Dockerfile for Tensorflow-gpu and RDKit
Docker image for deep learning chemistry
As RDKit does not provide pip repository for installation on virtualenv, I planned to use docker image for environment setting for my project. By building rdkit from the source inside docker, rdkit packages are obtained and transferred to working docker image. Only solution other than docker is to use conda environment, as I know.
Dockerhub: https://hub.docker.com/r/harry0305/tensorflow-rdkit
Core intentions
- Latest tensorflow-gpu (=1.13.1)
- Latest rdkit (=2019.03.2)
Key Changes
- Upgrading rdkit version from 2018.09 to 2019.03 additionally requires libboost-iostreams.
- Changing the python verion PYTHON_INCLUDE_DIR=/usr/include/python3.5 to other breaks the build.
- Executing rdkit requires boost 1.62.0, however tensorflow/tensorflow:latest-gpu-py3 is built over ubuntu xenial. When apt-get install libboost, it installs 1.58.0 rather than 1.62.0. Therefore, I used personal PPA to obtain 1.62.0 for xenial, which is ppa:bkryza/onedata-deps-gcc7.
- When executed, libstdc++.so.6: version ‘GLIBCXX_3.4.22’ not found occurs. It is fixed by adding additional ppa:ubuntu-toolchain-r/test and installation of gcc-4.9, libstdc++6.
References
- https://github.com/nyuge/rdkit-build
- https://github.com/mcs07/docker-rdkit
- https://launchpad.net/~bkryza/+archive/ubuntu/onedata-deps-gcc7
- https://github.com/lhelontra/tensorflow-on-arm/issues/13
FROM debian:stretch AS rdkit-build-env
RUN apt-get update \
&& apt-get install -yq --no-install-recommends \
ca-certificates \
build-essential \
cmake \
wget \
libboost-dev \
libboost-system-dev \
libboost-thread-dev \
libboost-serialization-dev \
libboost-python-dev \
libboost-regex-dev \
libboost-iostreams-dev \
libcairo2-dev \
libeigen3-dev \
python3-dev \
python3-numpy \
&& apt-get clean \
&& rm -rf /var/lib/apt/lists/*
ARG RDKIT_VERSION=Release_2019_03_2
RUN wget --quiet https://github.com/rdkit/rdkit/archive/${RDKIT_VERSION}.tar.gz \
&& tar -xzf ${RDKIT_VERSION}.tar.gz \
&& mv rdkit-${RDKIT_VERSION} rdkit \
&& rm ${RDKIT_VERSION}.tar.gz
RUN mkdir /rdkit/build
WORKDIR /rdkit/build
# RDK_OPTIMIZE_NATIVE=ON assumes container will be run on the same architecture on which it is built
RUN cmake -Wno-dev \
-D RDK_INSTALL_INTREE=OFF \
-D RDK_INSTALL_STATIC_LIBS=OFF \
-D RDK_BUILD_INCHI_SUPPORT=ON \
-D RDK_BUILD_AVALON_SUPPORT=ON \
-D RDK_BUILD_PYTHON_WRAPPERS=ON \
-D RDK_BUILD_CAIRO_SUPPORT=ON \
-D RDK_USE_FLEXBISON=OFF \
-D RDK_BUILD_THREADSAFE_SSS=ON \
-D RDK_OPTIMIZE_NATIVE=ON \
-D PYTHON_EXECUTABLE=/usr/bin/python3 \
-D PYTHON_INCLUDE_DIR=/usr/include/python3.5 \
-D PYTHON_NUMPY_INCLUDE_PATH=/usr/lib/python3/dist-packages/numpy/core/include \
-D CMAKE_INSTALL_PREFIX=/usr \
-D CMAKE_BUILD_TYPE=Release \
..

+===+

• [Work order 1]: Quote the records word for word, from the very start of the records down to the line that contains "Amical: Séniors B", including both ends.
The records are unrelated to the TensorFlow and RDKit Docker text.

+===+

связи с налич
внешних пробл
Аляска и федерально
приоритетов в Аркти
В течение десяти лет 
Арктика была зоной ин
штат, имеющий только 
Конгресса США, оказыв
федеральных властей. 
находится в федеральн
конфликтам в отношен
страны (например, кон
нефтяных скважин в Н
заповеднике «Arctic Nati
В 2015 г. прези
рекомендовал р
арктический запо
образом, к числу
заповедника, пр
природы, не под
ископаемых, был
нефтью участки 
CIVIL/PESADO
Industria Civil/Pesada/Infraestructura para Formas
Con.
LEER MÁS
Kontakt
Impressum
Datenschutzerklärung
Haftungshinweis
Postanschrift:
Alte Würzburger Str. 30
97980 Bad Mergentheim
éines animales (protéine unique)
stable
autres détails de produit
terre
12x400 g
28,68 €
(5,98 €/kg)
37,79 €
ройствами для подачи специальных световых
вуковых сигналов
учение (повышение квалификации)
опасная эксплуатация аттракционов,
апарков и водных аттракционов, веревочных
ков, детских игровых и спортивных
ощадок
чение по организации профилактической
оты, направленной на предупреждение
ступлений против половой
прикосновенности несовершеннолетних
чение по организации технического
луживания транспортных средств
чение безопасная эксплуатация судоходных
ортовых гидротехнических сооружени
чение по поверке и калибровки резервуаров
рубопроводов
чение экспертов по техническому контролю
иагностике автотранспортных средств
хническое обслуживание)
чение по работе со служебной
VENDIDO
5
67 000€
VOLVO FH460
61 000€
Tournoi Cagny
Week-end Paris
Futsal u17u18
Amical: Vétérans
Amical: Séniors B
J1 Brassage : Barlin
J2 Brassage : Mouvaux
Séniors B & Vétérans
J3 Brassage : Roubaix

+===+

• [Work order 2]: In the TensorFlow and RDKit Docker text, rewrite the paragraph that begins "As RDKit does not provide pip repository" more briefly, keeping its main facts.

• [Answer box 1]:
связи с налич
внешних пробл
Аляска и федерально
приоритетов в Аркти
В течение десяти лет 
Арктика была зоной ин
штат, имеющий только 
Конгресса США, оказыв
федеральных властей. 
находится в федеральн
конфликтам в отношен
страны (например, кон
нефтяных скважин в Н
заповеднике «Arctic Nati
В 2015 г. прези
рекомендовал р
арктический запо
образом, к числу
заповедника, пр
природы, не под
ископаемых, был
нефтью участки 
CIVIL/PESADO
Industria Civil/Pesada/Infraestructura para Formas
Con.
LEER MÁS
Kontakt
Impressum
Datenschutzerklärung
Haftungshinweis
Postanschrift:
Alte Würzburger Str. 30
97980 Bad Mergentheim
éines animales (protéine unique)
stable
autres détails de produit
terre
12x400 g
28,68 €
(5,98 €/kg)
37,79 €
ройствами для подачи специальных световых
вуковых сигналов
учение (повышение квалификации)
опасная эксплуатация аттракционов,
апарков и водных аттракционов, веревочных
ков, детских игровых и спортивных
ощадок
чение по организации профилактической
оты, направленной на предупреждение
ступлений против половой
прикосновенности несовершеннолетних
чение по организации технического
луживания транспортных средств
чение безопасная эксплуатация судоходных
ортовых гидротехнических сооружени
чение по поверке и калибровки резервуаров
рубопроводов
чение экспертов по техническому контролю
иагностике автотранспортных средств
хническое обслуживание)
чение по работе со служебной
VENDIDO
5
67 000€
VOLVO FH460
61 000€
Tournoi Cagny
Week-end Paris
Futsal u17u18
Amical: Vétérans
Amical: Séniors B

• [Answer box 2]: RDKit has no pip repository for virtualenv installation, so the project's environment is set up with a Docker image. RDKit is built from source inside Docker, and the resulting packages are transferred to the working image. The only other known solution is a conda environment.